Introduction
In the world of Medicare Advantage (MA), precision is everything. A single unsupported diagnosis code may seem minor — until it triggers a full-scale RADV audit, leading to contract-wide overpayment demands. Under CMS’s latest RADV audit methodology, the financial exposure tied to unsupported Hierarchical Condition Categories (HCCs) is more severe than ever before.
What Is an “Unsupported” HCC?
An HCC is deemed unsupported when the diagnosis code submitted by a Medicare Advantage Organization (MAO) cannot be validated by documentation in the medical record during a CMS-conducted RADV audit.
As detailed in CMS’s Payment Error Calculation Methodology for Payment Year 2013, an unsupported HCC results when:
The diagnosis was submitted by the MAO but not found in the medical record (MR),
No valid MRs were submitted at all for the sampled enrolee,
The submitted MR did not support the condition as per ICD coding guidelines.
Each unsupported HCC is labelled “Discrepant” in CMS audit terminology, signalling that the code was used inappropriately for risk adjustment payment purposes.
The Financial Domino Effect: How One Error Becomes a Contract-Wide Liability
CMS doesn’t just flag an unsupported HCC and stop there.
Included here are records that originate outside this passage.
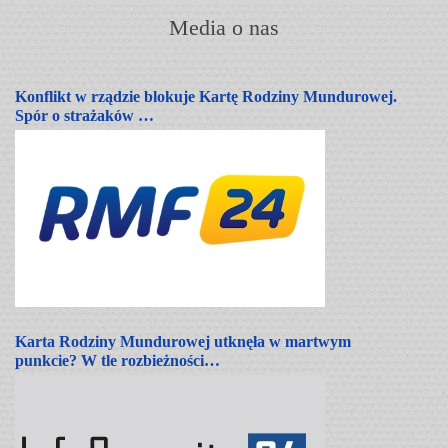
Media o nas
Konflikt w rządzie blokuje Kartę Rodziny Mundurowej.
Spór o strażaków …
Karta Rodziny Mundurowej utknęła w martwym
punkcie? W tle rozbieżności…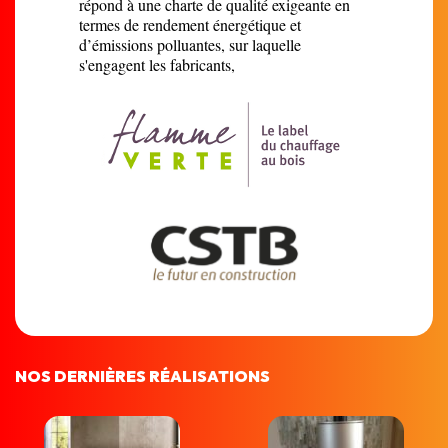
répond à une charte de qualité exigeante en
termes de rendement énergétique et
d’émissions polluantes, sur laquelle
s'engagent les fabricants,
NOS DERNIÈRES RÉALISATIONS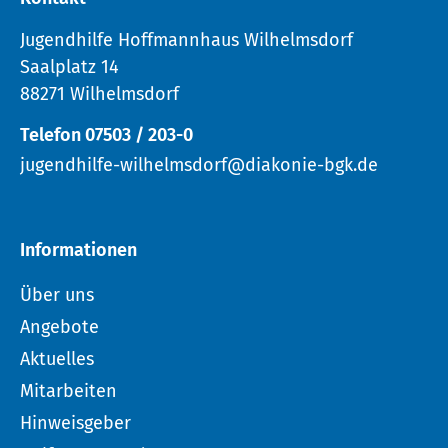
Jugendhilfe Hoffmannhaus Wilhelmsdorf
Saalplatz 14
88271 Wilhelmsdorf
Telefon 07503 / 203-0
jugendhilfe-wilhelmsdorf@diakonie-bgk.de
Informationen
Über uns
Angebote
Aktuelles
Mitarbeiten
Hinweisgeber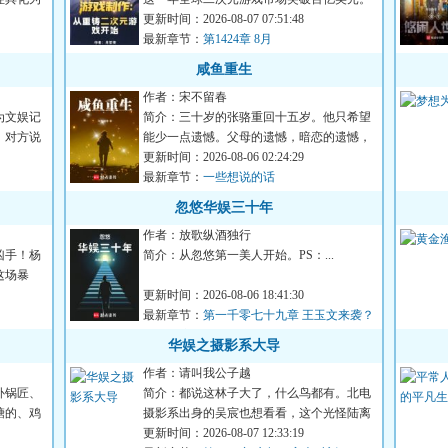
《崩坏》《明日方舟》《...
更新时间：2026-08-07 07:51:48
最新章节：
第1424章 8月
咸鱼重生
作者：宋不留春
为文娱记
简介：三十岁的张骆重回十五岁。他只希望
，对方说
能少一点遗憾。父母的遗憾，暗恋的遗憾，
成长的遗憾。他其实所求...
更新时间：2026-08-06 02:24:29
最新章节：
一些想说的话
忽悠华娱三十年
作者：放歌纵酒独行
凶手！杨
简介：从忽悠第一美人开始。PS：...
这场暴
更新时间：2026-08-06 18:41:30
最新章节：
第一千零七十九章 王玉文来袭？
《大象席地而坐》
华娱之摄影系大导
作者：请叫我公子越
补锅匠、
简介：都说这林子大了，什么鸟都有。北电
糖的、鸡
摄影系出身的吴宸也想看看，这个光怪陆离
的电影圈里，究竟都有些...
更新时间：2026-08-07 12:33:19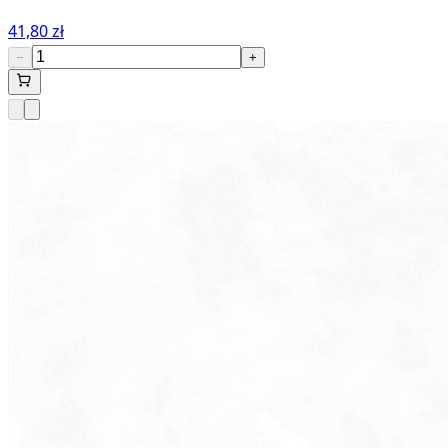
41,80 zł
−
+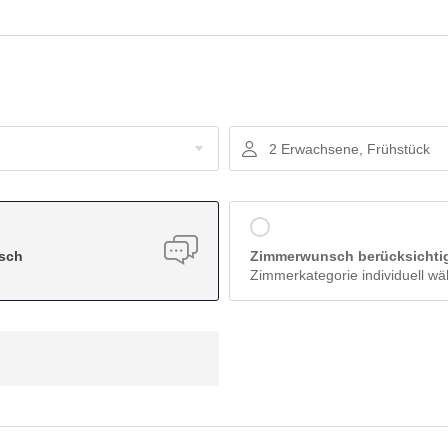
keiten
2 Erwachsene, Frühstück
nsch
Zimmerwunsch berücksichti
Zimmerkategorie individuell wä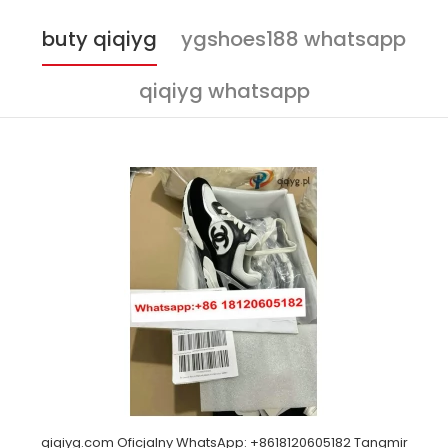
buty qiqiyg
ygshoes188 whatsapp
qiqiyg whatsapp
qiqiyg.com Oficjalny WhatsApp: +8618120605182 Tangmir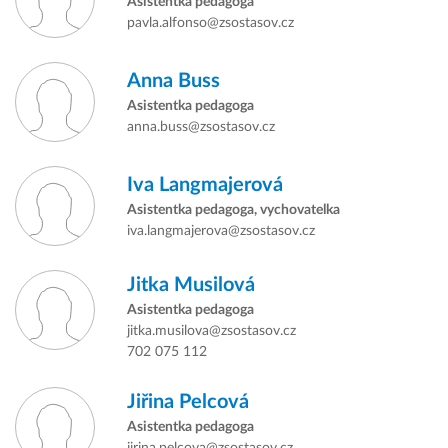
Asistentka pedagoga
pavla.alfonso@zsostasov.cz
Anna Buss
Asistentka pedagoga
anna.buss@zsostasov.cz
Iva Langmajerová
Asistentka pedagoga, vychovatelka
iva.langmajerova@zsostasov.cz
Jitka Musilová
Asistentka pedagoga
jitka.musilova@zsostasov.cz
702 075 112
Jiřina Pelcová
Asistentka pedagoga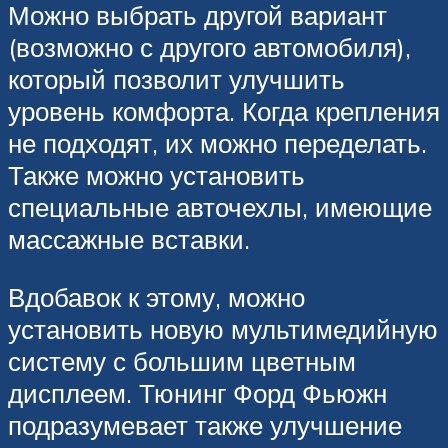
Можно выбрать другой вариант
(возможно с другого автомобиля),
который позволит улучшить
уровень комфорта. Когда крепления
не подходят, их можно переделать.
Также можно установить
специальные авточехлы, имеющие
массажные вставки.
Вдобавок к этому, можно
установить новую мультимедийную
систему с большим цветным
дисплеем. Тюнинг Форд Фьюжн
подразумевает также улучшение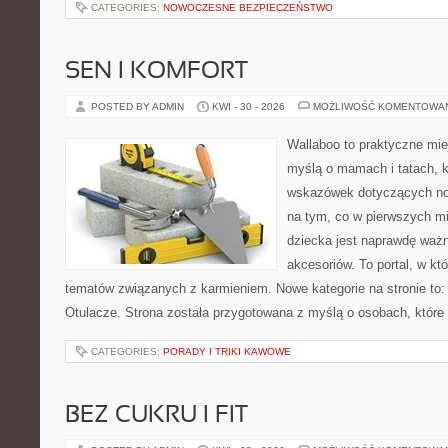
CATEGORIES:
NOWOCZESNE BEZPIECZEŃSTWO
SEN I KOMFORT
POSTED BY ADMIN
KWI - 30 - 2026
MOŻLIWOŚĆ KOMENTOWA
Wallaboo to praktyczne mie
myślą o mamach i tatach, 
wskazówek dotyczących now
na tym, co w pierwszych mi
dziecka jest naprawdę wa
akcesoriów. To portal, w k
tematów związanych z karmieniem. Nowe kategorie na stronie to: 
Otulacze. Strona została przygotowana z myślą o osobach, które
CATEGORIES:
PORADY I TRIKI KAWOWE
BEZ CUKRU I FIT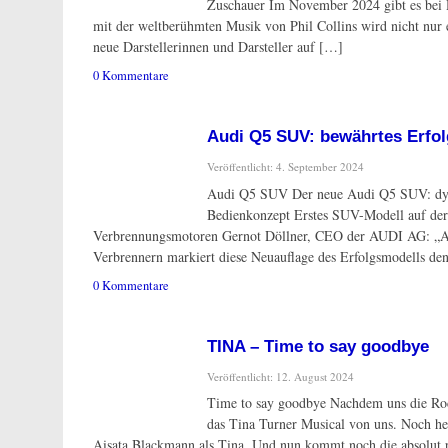
Zuschauer Im November 2024 gibt es bei
mit der weltberühmten Musik von Phil Collins wird nicht nur e
neue Darstellerinnen und Darsteller auf […]
0 Kommentare
Audi Q5 SUV: bewährtes Erfolg
Veröffentlicht: 4. September 2024
Audi Q5 SUV Der neue Audi Q5 SUV: dynam
Bedienkonzept Erstes SUV-Modell auf der P
Verbrennungsmotoren Gernot Döllner, CEO der AUDI AG: „Als 
Verbrennern markiert diese Neuauflage des Erfolgsmodells den
0 Kommentare
TINA – Time to say goodbye
Veröffentlicht: 12. August 2024
Time to say goodbye Nachdem uns die Rock
das Tina Turner Musical von uns. Noch he
Aisata Blackmann als Tina. Und nun kommt noch die absolut p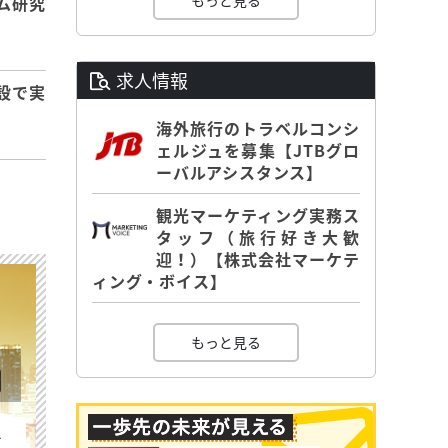
もっと見る
ム研究
求人情報
設で実
海外旅行のトラベルコンシ
ェルジュを募集【JTBグロ
ーバルアシスタンス】
観光マーケティング実務ス
タッフ（旅行好き大歓
迎！）【株式会社マーケテ
ィング・ボイス】
もっと見る
を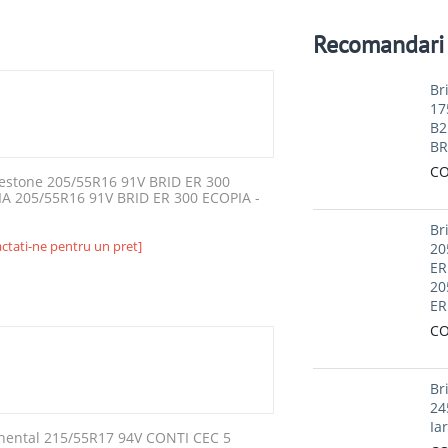
Recomandari
Br
17
B2
BR
CO
estone 205/55R16 91V BRID ER 300
A 205/55R16 91V BRID ER 300 ECOPIA -
Br
ctati-ne pentru un pret]
20
ER
20
ER
CO
Br
24
Ia
nental 215/55R17 94V CONTI CEC 5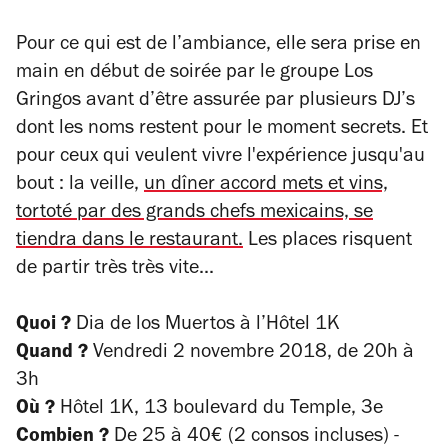
Pour ce qui est de l’ambiance, elle sera prise en
main en début de soirée par le groupe Los
Gringos avant d’être assurée par plusieurs DJ’s
dont les noms restent pour le moment secrets. Et
pour ceux qui veulent vivre l'expérience jusqu'au
bout : la veille,
un dîner accord mets et vins,
tortoté par des grands chefs mexicains, se
tiendra dans le restaurant.
Les places risquent
de partir très très vite...
Quoi ?
Dia de los Muertos à l’Hôtel 1K
Quand ?
Vendredi 2 novembre 2018, de 20h à
3h
Où ?
Hôtel 1K, 13 boulevard du Temple, 3e
Combien ?
De 25 à 40€ (2 consos incluses) -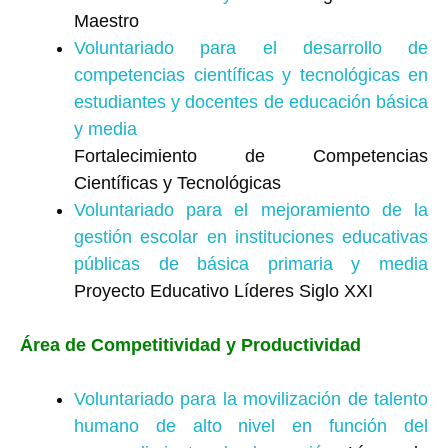
Maestro
Voluntariado para el desarrollo de
competencias científicas y tecnológicas en
estudiantes y docentes de educación básica
y media
Fortalecimiento de Competencias
Científicas y Tecnológicas
Voluntariado para el mejoramiento de la
gestión escolar en instituciones educativas
públicas de básica primaria y media
Proyecto Educativo Líderes Siglo XXI
Área de Competitividad y Productividad
Voluntariado para la movilización de talento
humano de alto nivel en función del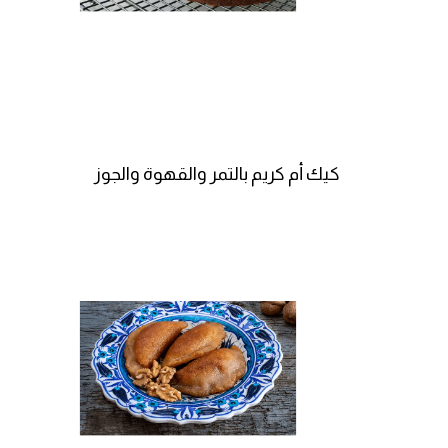
كيك أم كريم بالتمر والقهوة والجوز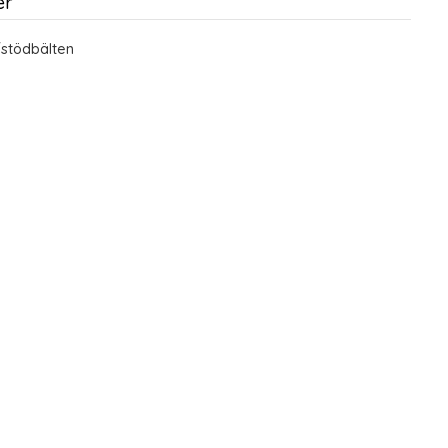
er
stödbälten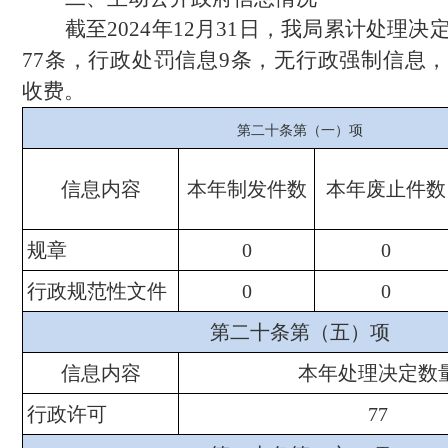
截至
2024年12月31日，我局累计处理
77条，行政处罚信息9条，无行政强制信息
收费。
第二十条第（一）项
信息内容
本年制发件数
本年废止件数
规章
0
0
行政规范性文件
0
0
第二十条第（五）项
信息内容
本年处理决定数
行政许可
77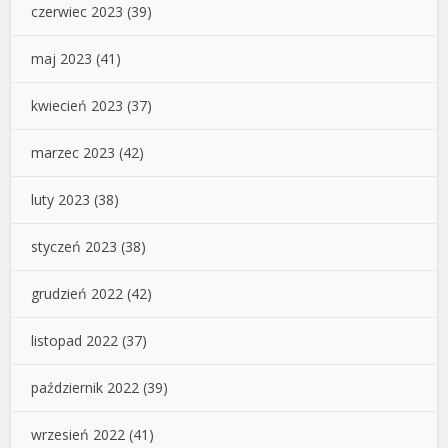
czerwiec 2023
(39)
maj 2023
(41)
kwiecień 2023
(37)
marzec 2023
(42)
luty 2023
(38)
styczeń 2023
(38)
grudzień 2022
(42)
listopad 2022
(37)
październik 2022
(39)
wrzesień 2022
(41)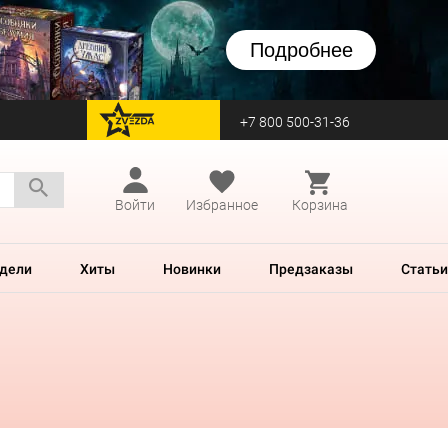
Подробнее
+7 800 500-31-36
перейти на Zvezda
Войти
Избранное
Корзина
дели
Хиты
Новинки
Предзаказы
Статьи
Under contract-level RADV audit methodology, the agency extrapolates that one error across the entire Medicare Advantage contract — multiplying the financial impact across potentially thousands of enrolees.
Here’s how it works:
CMS selects a random sample of enrolees from an MA contract.
For each enrolee, it validates diagnoses using only one “best” medical record per HCC.
If an HCC is found to be unsupported, CMS calculates the monthly overpayment for that enrollee.
That overpayment is then extrapolated to all similar enrollees in the contract — regardless of whether their charts were reviewed.
According to CMS:
“The total overpayment amount… is the sum of the ‘RADV enrollee total payment error’ amounts for all sampled enrollees. If the sum is greater than $0, an overpayment condition exists.”
— CMS Payment Error Methodology
Real-World Implication:
If a single unsupported HCC (e.g., diabetes with chronic complications) results in a $3,000 monthly overpayment for one enrollee, and CMS extrapolates that error to 2,000 similar enrollees, the total financial recovery demanded could exceed $6 million.
Why MAOs Must Act Now:
CMS no longer gives leeway for missing documentation or coding assumptions. If a diagnosis isn't clearly documented, supported by clinical evidence, and coded per ICD guidelines, it doesn’t count. Period.
And since CMS audits are retroactive (often reviewing data up to 7 years old), a single lapse in documentation today could turn into a multi-million dollar clawback tomorrow.
Takeaway: Accuracy Is Your Audit Shield
Risk adjustment isn't just a revenue strategy — it's a compliance obligation. Your best defence against financial exposure? Ensuring every HCC submitted is:
Backed by valid face-to-face medical records,
Documented with clinical clarity,
Coded precisely according to CMS and ICD guidelines.
Pro Tip:
Leverage internal chart audits and AI-powered coding tools to identify unsupported HCCs before CMS does.
Final Thought:
One error may feel small. But under CMS’s RADV audit methodology, one missed HCC can financially impact your entire contract. Don’t wait for CMS to catch it — validate your risk scores now.